Sarah Anne
- Species: chimpanzee
- Sex: female
- Born: August 1959 Africa
- Died: 2019 (aged 59–60)

= Sarah (chimpanzee) =

Research chimpanzee

Sarah (full name Sarah Anne) (August 1959 – July 2019) was an enculturated research chimpanzee whose cognitive skills were documented in the 1983 book The Mind of an Ape, by David Premack and Ann James Premack. Sarah was one of nine chimpanzees in David Premack's psychology laboratory in Pennsylvania. Sarah was born in Africa in 1959. She first worked in Missouri, then in Santa Barbara, and then Pennsylvania. She first was exposed to language token training in 1967.

Sarah, along with three other chimpanzees, were exposed to language token training. One of the chimpanzees failed to learn a single word, but Sarah, Elizabeth, and Peony were able to parse and also produce streams of tokens which obeyed a grammar.

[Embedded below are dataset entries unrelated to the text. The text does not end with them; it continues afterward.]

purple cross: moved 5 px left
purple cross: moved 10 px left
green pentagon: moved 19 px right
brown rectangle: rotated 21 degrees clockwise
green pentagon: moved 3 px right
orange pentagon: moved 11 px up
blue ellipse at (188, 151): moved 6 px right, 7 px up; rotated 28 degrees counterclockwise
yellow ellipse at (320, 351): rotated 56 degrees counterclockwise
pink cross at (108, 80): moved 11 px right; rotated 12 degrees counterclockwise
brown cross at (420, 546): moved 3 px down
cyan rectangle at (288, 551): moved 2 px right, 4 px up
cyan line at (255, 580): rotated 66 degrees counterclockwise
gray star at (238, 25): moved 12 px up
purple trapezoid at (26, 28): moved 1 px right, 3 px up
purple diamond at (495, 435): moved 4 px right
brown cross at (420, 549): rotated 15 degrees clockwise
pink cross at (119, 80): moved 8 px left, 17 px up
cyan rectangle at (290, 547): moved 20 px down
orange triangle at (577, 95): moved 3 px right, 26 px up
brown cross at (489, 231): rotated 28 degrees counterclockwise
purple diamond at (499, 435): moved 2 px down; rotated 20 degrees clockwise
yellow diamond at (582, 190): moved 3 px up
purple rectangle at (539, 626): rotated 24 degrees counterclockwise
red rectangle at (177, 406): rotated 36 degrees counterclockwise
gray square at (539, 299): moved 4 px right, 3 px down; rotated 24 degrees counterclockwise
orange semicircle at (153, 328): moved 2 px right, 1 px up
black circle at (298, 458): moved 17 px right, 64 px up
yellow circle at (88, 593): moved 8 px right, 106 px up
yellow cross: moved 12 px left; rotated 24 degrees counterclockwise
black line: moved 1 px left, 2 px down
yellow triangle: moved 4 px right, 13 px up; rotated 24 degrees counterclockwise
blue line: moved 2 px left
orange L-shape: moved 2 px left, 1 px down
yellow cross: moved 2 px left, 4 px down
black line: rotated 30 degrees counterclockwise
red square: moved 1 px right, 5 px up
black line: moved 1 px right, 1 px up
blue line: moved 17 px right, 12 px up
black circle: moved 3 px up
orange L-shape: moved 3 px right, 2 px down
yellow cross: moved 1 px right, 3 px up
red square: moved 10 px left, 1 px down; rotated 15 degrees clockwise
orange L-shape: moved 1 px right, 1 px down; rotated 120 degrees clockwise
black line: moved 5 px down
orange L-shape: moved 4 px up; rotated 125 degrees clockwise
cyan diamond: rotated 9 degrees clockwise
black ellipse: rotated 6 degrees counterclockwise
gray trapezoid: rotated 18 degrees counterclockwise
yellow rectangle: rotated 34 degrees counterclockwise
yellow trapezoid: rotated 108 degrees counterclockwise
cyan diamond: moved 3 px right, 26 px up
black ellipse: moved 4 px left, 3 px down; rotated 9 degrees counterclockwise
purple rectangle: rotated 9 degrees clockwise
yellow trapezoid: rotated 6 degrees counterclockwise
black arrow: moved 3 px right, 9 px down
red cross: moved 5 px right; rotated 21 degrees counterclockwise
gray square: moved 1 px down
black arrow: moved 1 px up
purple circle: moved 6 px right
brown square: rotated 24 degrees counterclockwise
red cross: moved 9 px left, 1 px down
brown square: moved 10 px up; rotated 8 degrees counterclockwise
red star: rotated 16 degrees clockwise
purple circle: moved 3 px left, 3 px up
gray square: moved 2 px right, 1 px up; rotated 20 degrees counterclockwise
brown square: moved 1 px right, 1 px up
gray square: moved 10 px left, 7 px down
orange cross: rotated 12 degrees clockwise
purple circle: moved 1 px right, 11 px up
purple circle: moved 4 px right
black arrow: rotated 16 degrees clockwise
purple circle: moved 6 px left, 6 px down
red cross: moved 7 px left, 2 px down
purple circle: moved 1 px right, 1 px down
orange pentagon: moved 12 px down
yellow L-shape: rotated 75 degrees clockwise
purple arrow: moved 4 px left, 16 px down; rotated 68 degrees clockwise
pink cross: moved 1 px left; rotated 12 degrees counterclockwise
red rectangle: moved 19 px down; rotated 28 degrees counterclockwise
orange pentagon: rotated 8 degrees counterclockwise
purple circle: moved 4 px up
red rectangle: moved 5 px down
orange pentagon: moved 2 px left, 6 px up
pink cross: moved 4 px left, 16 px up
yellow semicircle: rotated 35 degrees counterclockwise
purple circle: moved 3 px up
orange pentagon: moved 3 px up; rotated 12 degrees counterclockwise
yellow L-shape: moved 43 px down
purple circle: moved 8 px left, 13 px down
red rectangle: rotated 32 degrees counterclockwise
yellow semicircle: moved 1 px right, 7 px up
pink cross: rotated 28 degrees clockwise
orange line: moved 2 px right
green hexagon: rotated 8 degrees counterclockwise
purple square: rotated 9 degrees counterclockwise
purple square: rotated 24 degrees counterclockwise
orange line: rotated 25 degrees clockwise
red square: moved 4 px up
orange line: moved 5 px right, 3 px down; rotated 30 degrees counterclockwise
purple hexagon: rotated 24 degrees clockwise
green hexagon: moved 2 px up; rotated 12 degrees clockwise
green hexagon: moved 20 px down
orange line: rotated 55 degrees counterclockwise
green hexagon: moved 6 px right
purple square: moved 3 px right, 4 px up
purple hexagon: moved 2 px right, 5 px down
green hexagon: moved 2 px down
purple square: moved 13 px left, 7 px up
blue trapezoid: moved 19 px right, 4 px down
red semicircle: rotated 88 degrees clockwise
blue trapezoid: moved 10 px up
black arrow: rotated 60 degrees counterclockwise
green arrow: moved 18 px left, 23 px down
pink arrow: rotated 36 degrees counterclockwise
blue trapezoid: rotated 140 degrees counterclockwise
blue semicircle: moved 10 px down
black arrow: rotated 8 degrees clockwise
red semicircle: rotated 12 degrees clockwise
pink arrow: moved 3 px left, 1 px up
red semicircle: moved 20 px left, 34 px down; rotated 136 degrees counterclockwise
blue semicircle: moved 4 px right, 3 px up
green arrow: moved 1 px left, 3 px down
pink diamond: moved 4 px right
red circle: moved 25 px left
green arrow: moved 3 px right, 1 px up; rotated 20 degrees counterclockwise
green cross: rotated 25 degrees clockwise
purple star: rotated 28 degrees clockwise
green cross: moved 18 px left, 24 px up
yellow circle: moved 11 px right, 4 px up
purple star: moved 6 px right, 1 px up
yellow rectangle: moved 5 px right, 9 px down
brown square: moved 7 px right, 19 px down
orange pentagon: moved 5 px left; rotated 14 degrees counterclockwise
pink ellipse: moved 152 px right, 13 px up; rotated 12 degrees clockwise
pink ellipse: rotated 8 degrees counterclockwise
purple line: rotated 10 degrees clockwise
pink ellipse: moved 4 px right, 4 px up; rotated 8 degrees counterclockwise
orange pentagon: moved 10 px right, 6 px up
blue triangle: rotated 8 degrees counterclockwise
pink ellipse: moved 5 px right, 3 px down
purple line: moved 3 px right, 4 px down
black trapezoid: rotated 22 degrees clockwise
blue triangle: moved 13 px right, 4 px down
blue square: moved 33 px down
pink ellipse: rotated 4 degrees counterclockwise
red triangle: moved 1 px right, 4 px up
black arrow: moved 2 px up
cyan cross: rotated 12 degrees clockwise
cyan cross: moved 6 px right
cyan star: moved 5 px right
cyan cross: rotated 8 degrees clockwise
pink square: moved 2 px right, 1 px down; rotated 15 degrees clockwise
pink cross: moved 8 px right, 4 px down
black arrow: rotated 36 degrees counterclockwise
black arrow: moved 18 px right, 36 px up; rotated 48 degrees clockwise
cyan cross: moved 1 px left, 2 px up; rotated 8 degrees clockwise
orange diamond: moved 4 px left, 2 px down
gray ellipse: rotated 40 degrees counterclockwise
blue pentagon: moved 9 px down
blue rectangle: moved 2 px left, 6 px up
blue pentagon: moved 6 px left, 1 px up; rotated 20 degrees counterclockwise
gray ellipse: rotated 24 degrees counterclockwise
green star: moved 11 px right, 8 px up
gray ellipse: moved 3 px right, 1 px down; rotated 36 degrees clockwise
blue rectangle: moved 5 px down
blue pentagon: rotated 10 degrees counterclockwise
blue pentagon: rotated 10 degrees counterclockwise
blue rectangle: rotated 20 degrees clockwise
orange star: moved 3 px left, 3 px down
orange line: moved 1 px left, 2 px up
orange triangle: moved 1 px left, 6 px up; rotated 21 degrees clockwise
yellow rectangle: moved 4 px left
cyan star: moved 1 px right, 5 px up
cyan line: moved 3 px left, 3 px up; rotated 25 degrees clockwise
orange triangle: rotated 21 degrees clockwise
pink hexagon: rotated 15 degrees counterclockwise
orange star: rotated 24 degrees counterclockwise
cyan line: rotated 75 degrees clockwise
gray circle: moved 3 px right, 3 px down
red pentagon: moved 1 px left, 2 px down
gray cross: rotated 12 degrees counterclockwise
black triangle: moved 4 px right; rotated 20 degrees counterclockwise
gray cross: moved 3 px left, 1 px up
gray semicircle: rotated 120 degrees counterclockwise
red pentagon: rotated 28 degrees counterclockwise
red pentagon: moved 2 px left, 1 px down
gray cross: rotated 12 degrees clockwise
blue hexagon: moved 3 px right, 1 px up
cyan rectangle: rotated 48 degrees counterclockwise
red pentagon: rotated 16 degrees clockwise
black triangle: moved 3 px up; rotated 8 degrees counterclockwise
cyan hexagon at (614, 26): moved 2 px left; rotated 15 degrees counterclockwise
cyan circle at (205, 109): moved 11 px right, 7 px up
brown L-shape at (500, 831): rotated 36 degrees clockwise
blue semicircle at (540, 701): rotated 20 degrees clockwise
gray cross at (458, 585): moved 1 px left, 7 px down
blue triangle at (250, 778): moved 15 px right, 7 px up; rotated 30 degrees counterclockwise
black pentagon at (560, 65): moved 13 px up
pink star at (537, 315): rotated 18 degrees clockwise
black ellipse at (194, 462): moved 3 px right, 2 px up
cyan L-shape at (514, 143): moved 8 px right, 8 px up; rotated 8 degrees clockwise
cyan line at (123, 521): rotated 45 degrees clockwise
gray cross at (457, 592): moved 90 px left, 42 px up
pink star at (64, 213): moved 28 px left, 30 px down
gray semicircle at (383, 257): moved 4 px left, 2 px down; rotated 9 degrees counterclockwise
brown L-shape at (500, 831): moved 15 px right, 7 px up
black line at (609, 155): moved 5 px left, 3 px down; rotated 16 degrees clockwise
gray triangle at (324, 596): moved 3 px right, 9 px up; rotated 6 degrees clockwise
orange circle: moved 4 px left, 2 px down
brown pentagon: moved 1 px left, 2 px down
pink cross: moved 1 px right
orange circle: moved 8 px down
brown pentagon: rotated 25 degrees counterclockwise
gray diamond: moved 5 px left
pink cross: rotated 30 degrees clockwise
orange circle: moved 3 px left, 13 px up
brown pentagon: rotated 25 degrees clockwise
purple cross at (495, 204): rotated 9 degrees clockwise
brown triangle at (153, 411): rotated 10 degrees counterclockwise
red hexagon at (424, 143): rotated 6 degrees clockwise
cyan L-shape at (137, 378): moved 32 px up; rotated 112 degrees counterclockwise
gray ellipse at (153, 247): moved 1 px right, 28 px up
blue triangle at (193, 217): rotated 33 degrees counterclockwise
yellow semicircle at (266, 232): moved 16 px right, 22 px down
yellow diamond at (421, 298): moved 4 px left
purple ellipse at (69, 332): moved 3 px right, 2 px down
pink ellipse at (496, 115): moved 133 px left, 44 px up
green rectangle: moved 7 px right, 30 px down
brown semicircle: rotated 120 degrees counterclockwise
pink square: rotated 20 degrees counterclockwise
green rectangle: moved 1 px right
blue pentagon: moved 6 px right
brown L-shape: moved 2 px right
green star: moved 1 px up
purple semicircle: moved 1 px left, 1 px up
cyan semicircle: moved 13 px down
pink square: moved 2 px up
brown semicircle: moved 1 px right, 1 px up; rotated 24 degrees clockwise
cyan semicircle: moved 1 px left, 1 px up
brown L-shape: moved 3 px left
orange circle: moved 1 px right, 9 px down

She used a special board with plastic symbols to correctly parse various syntactic expressions including if-then-else. Sarah was even able to recognize colors and connect them with matching objects, a talent that Premack noted, doubting that a pigeon could have.

When the Premacks decided they no longer wanted to work with chimpanzees in 1987, Sarah was sent to Sarah Boysen's Chimp Center at the Ohio State University, where she lived and worked with other enculturated chimpanzees: Kermit, Darrell, Bobby, Sheba, Keeli, Ivy, Harper, and Emma. In January 2006, Sarah attacked a student, causing minor injuries. The following month, the Chimp Center was closed and OSU sent the chimps to a private animal collection in Texas. Subsequently, the chimps were transferred to another chimpanzee sanctuary, Chimp Haven, in Louisiana. At Chimp Haven, Sarah was known for her blanket nesting techniques. Her favorite treat was M&M's.

Sarah died in July 2019, just before her 60th birthday.